"""

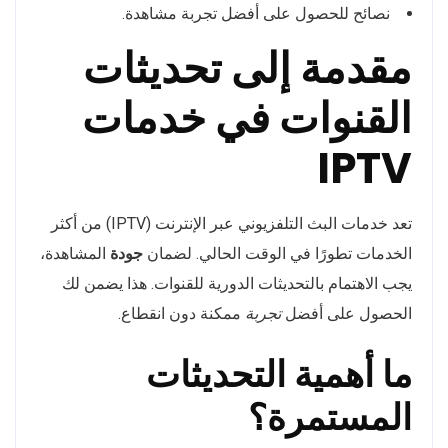
نصائح للحصول على أفضل تجربة مشاهدة.
مقدمة إلى تحديثات
القنوات في خدمات
IPTV
تعد خدمات البث التلفزيوني عبر الإنترنت (IPTV) من أكثر
الخدمات تطورًا في الوقت الحالي. لضمان
جودة
المشاهدة،
يجب الاهتمام بالتحديثات الدورية للقنوات. هذا يضمن لك
الحصول على أفضل
تجربة
ممكنة دون انقطاع.
ما أهمية التحديثات
المستمرة؟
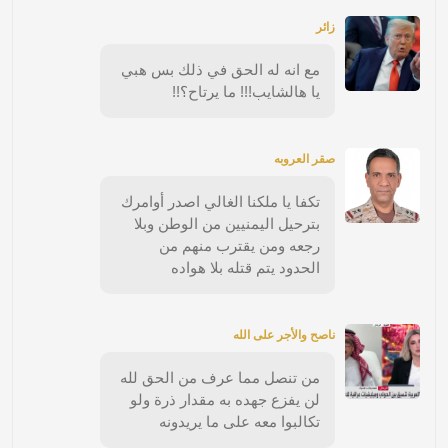
زائر
مع انه له الحق في ذلك بس هبي
يا هالشايب!!! ما يرتاح؟!!
صقر العروبه
تكفا يا ملكنا الغالي اصدر أوامرك
بترحيل اليمنيين من الوطن وبلا
رجعه ومن يقترب منهم من
الحدود يتم قتله بلا هواده
ناصح والأجر على الله
من تنصل مما عرف من الحق لله
لن يفزع جهده به مقدار ذرة ولو
تكالبوا معه على ما يريدونه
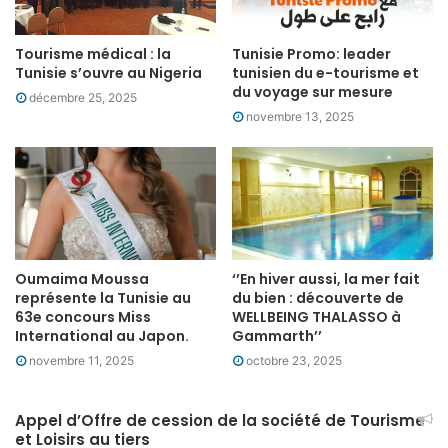
Tourisme médical : la
Tunisie Promo: leader
Tunisie s’ouvre au Nigeria
tunisien du e-tourisme et
du voyage sur mesure
décembre 25, 2025
novembre 13, 2025
Oumaima Moussa
‘’En hiver aussi, la mer fait
représente la Tunisie au
du bien : découverte de
63e concours Miss
WELLBEING THALASSO à
International au Japon.
Gammarth’’
novembre 11, 2025
octobre 23, 2025
Appel d’Offre de cession de la société de Tourisme
et Loisirs au tiers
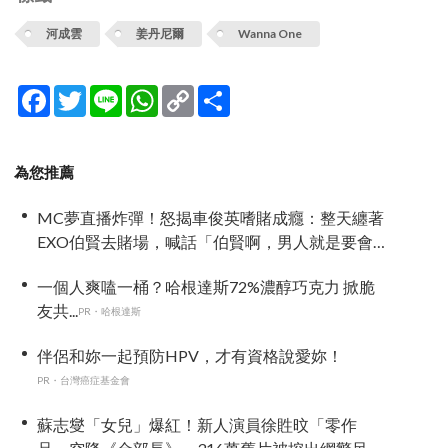
河成雲
姜丹尼爾
Wanna One
Facebook
Twitter
Line
WhatsApp
Copy
分
Link
享
為您推薦
MC夢直播炸彈！怒揭車俊英嗜賭成癮：整天纏著
EXO伯賢去賭場，喊話「伯賢啊，男人就是要會
賭」
一個人爽嗑一桶？哈根達斯72%濃醇巧克力 掀脆
友共...
PR・哈根達斯
伴侶和妳一起預防HPV，才有資格說愛妳！
PR・台灣癌症基金會
蘇志燮「女兒」爆紅！新人演員徐貹旼「零作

"""

What is being asked »
If a line of the records contains the word "الحق", count it; give only the total.

Answer space »
2